The task: Output every line of the listing below verbatim, without altering a single character.

[Entries drawn from a collection]
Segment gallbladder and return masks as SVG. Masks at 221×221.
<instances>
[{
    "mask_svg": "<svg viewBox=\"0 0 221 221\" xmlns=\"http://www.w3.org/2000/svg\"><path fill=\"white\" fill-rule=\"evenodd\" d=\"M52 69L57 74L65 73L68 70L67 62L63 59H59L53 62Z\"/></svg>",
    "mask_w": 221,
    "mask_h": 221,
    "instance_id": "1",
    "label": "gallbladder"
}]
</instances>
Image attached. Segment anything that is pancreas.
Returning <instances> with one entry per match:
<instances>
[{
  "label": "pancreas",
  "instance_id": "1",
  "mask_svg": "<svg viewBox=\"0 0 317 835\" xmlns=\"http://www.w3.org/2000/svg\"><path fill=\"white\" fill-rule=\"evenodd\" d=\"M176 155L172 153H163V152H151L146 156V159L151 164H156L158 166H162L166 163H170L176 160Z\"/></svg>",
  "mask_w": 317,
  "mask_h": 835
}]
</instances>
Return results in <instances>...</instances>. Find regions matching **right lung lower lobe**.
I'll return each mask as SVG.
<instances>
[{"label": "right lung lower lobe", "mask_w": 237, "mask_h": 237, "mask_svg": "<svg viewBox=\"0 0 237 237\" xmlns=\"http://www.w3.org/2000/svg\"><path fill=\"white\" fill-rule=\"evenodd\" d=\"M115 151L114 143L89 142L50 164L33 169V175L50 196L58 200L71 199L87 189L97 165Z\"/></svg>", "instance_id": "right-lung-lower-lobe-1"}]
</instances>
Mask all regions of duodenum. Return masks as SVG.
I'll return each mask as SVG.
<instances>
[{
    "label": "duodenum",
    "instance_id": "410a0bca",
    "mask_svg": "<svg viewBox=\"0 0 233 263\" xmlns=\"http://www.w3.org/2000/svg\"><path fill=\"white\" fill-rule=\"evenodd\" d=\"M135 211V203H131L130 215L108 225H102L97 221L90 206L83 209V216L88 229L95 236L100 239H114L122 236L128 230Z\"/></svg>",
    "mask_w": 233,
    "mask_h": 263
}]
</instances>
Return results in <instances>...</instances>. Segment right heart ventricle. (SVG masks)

Solution below:
Segment gallbladder and return masks as SVG. Masks at 221×221.
<instances>
[{
    "mask_svg": "<svg viewBox=\"0 0 221 221\" xmlns=\"http://www.w3.org/2000/svg\"><path fill=\"white\" fill-rule=\"evenodd\" d=\"M52 69L57 74L65 73L68 70L67 62L63 59H59L53 62Z\"/></svg>",
    "mask_w": 221,
    "mask_h": 221,
    "instance_id": "1",
    "label": "gallbladder"
}]
</instances>
Image attached. Segment anything that is pancreas.
Returning <instances> with one entry per match:
<instances>
[{
  "label": "pancreas",
  "instance_id": "1",
  "mask_svg": "<svg viewBox=\"0 0 317 835\" xmlns=\"http://www.w3.org/2000/svg\"><path fill=\"white\" fill-rule=\"evenodd\" d=\"M176 155L172 153H163V152H151L146 156V159L151 164H156L158 166H162L166 163H170L176 160Z\"/></svg>",
  "mask_w": 317,
  "mask_h": 835
}]
</instances>
Return results in <instances>...</instances>. Find regions matching **right lung lower lobe**.
I'll return each mask as SVG.
<instances>
[{"label": "right lung lower lobe", "mask_w": 237, "mask_h": 237, "mask_svg": "<svg viewBox=\"0 0 237 237\" xmlns=\"http://www.w3.org/2000/svg\"><path fill=\"white\" fill-rule=\"evenodd\" d=\"M115 151L114 143L89 142L50 164L33 169V175L50 196L58 200L71 199L87 189L97 165Z\"/></svg>", "instance_id": "right-lung-lower-lobe-1"}]
</instances>
Mask all regions of duodenum. Return masks as SVG.
I'll return each mask as SVG.
<instances>
[{
    "label": "duodenum",
    "instance_id": "410a0bca",
    "mask_svg": "<svg viewBox=\"0 0 233 263\" xmlns=\"http://www.w3.org/2000/svg\"><path fill=\"white\" fill-rule=\"evenodd\" d=\"M135 211V203H131L130 215L108 225H102L97 221L90 206L83 209V216L88 229L95 236L100 239H114L122 236L128 230Z\"/></svg>",
    "mask_w": 233,
    "mask_h": 263
}]
</instances>
Return results in <instances>...</instances>. Segment right heart ventricle. (SVG masks)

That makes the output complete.